Oleh karena itu, Ella mengusulkan, agar berbagai kampus hukum meningkatkan metode pembelajaran dengan studi kasus dan workshop. Tema seputar hukum bisnis pun harus diprioritaskan jika ingin membantu lulusannya untuk memiliki kualifikasi corporate lawyer.
Persaingan soal pengetahuan hukum bagi lulusan sarjana hukum menurut Ella sudah tidak lagi menjadi persoalan utama karena sumber ilmu pengetahuan hukum tidak bergantung dengan kampus hukum. Justru softskill seperti kemampuan berpikir kritis, kemampuan bekerjasama dalam tim yang menjadi nilai kompetitif. Kampus-kampus hukum baru bisa ikut bersaing untuk membekali lulusannya dengan softskill ini.
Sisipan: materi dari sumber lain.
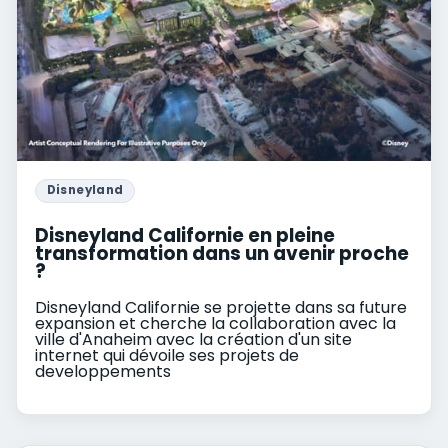
Disneyland
Disneyland Californie en pleine
transformation dans un avenir proche
?
Disneyland Californie se projette dans sa future
expansion et cherche la collaboration avec la
ville d'Anaheim avec la création d'un site
internet qui dévoile ses projets de
developpements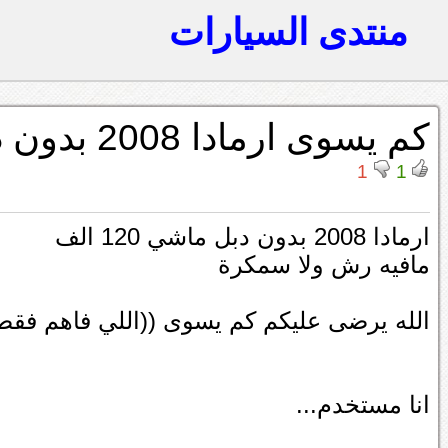
منتدى السيارات
كم يسوى ارمادا 2008 بدون دبل
1
1
ارمادا 2008 بدون دبل ماشي 120 الف
مافيه رش ولا سمكرة
الله يرضى عليكم كم يسوى ((اللي فاهم فقط
انا مستخدم...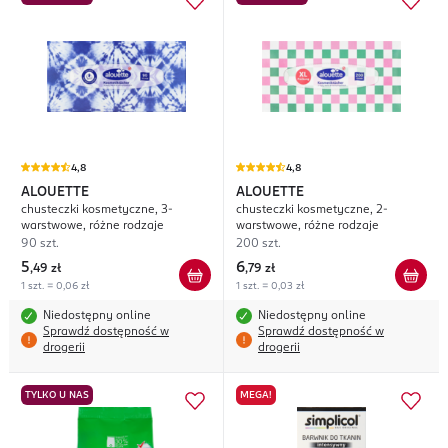
4,8
4,8
ALOUETTE
ALOUETTE
chusteczki kosmetyczne, 3-
chusteczki kosmetyczne, 2-
warstwowe, różne rodzaje
warstwowe, różne rodzaje
90 szt.
200 szt.
5
6
,
49 zł
,
79 zł
1 szt. = 0,06 zł
1 szt. = 0,03 zł
Niedostępny online
Niedostępny online
Sprawdź dostępność w
Sprawdź dostępność w
drogerii
drogerii
TYLKO U NAS
MEGA!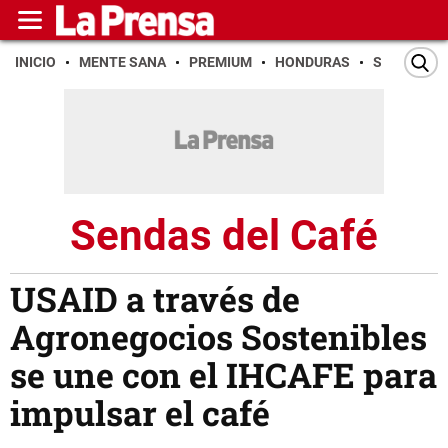
INICIO
MENTE SANA
PREMIUM
HONDURAS
SAN PEDR
Sendas del Café
USAID a través de
Agronegocios Sostenibles
se une con el IHCAFE para
impulsar el café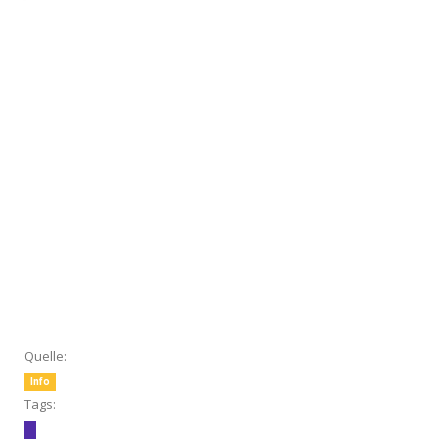
Quelle:
Info
Tags: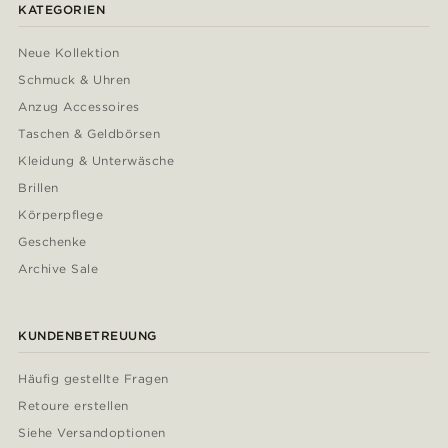
KATEGORIEN
Neue Kollektion
Schmuck & Uhren
Anzug Accessoires
Taschen & Geldbörsen
Kleidung & Unterwäsche
Brillen
Körperpflege
Geschenke
Archive Sale
KUNDENBETREUUNG
Häufig gestellte Fragen
Retoure erstellen
Siehe Versandoptionen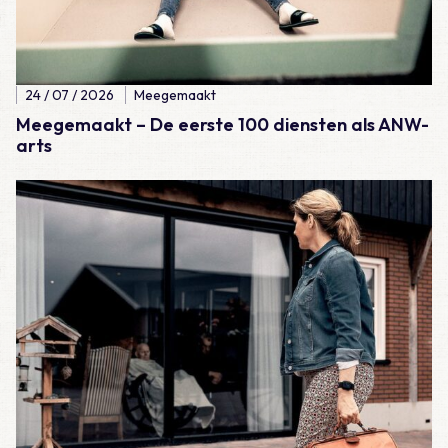
24 / 07 / 2026
Meegemaakt
Meegemaakt – De eerste 100 diensten als ANW-
arts
Lees meer over Vraag 18: Wat is het juiste beleid bij een ver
“Apalagi kelemahan millenial sekarang maunya instan, malas baca, riset lemah, padahal berbagai regulasi saling berkaitan, terlalu mengandalkan hasil googling singkat saja, perlu diperbaiki sikap ini,” jelas dia.
Ella menilai titik lemah kampus-kampus terfavorit yang sudah memiliki nama besar cenderung tidak memberi pembekalan softskill pada mahasiswanya secara terstruktur. “Makanya mahasiswa juga harus aktif di agenda-agenda pengembangan softskill,” pesannya.
Baca:
- Mencari Kampus Hukum Terfavorit 2018
- Ini Dia Kampus Hukum Terfavorit 2018
- ‘Tiket Emas’ Lulusan Kampus Hukum Terfavorit, Fiksi atau Fakta?
Wakil Rektor Universitas Presiden, Handa Abidin, yang juga dosen di Program Studi Ilmu Hukum kampus tersebut menjelaskan hal senada dengan Ella. Ia menilai, pada dasarnya selalu ada peluang besar bagi kampus hukum manapun untuk mencetak lulusan yang mampu berkarier di dunia hukum bisnis.
Menurut Handa, persaingannya bukan lagi soal pengetahuan hukum melainkan apa yang ia sebut emotional intelligence. “Kalau ditanya output untuk bersaing, pengetahuan dasar hukum sudah pasti. Nah, yang penting setelahnya itu emotional intelligence. Ini ada penelitiannya di Harvard, pentingnya kecerdasan emosional mulai dari secara personal sampai dengan komunitas,” kata Handa yang juga salah salah satu penasihat di firma hukum ini.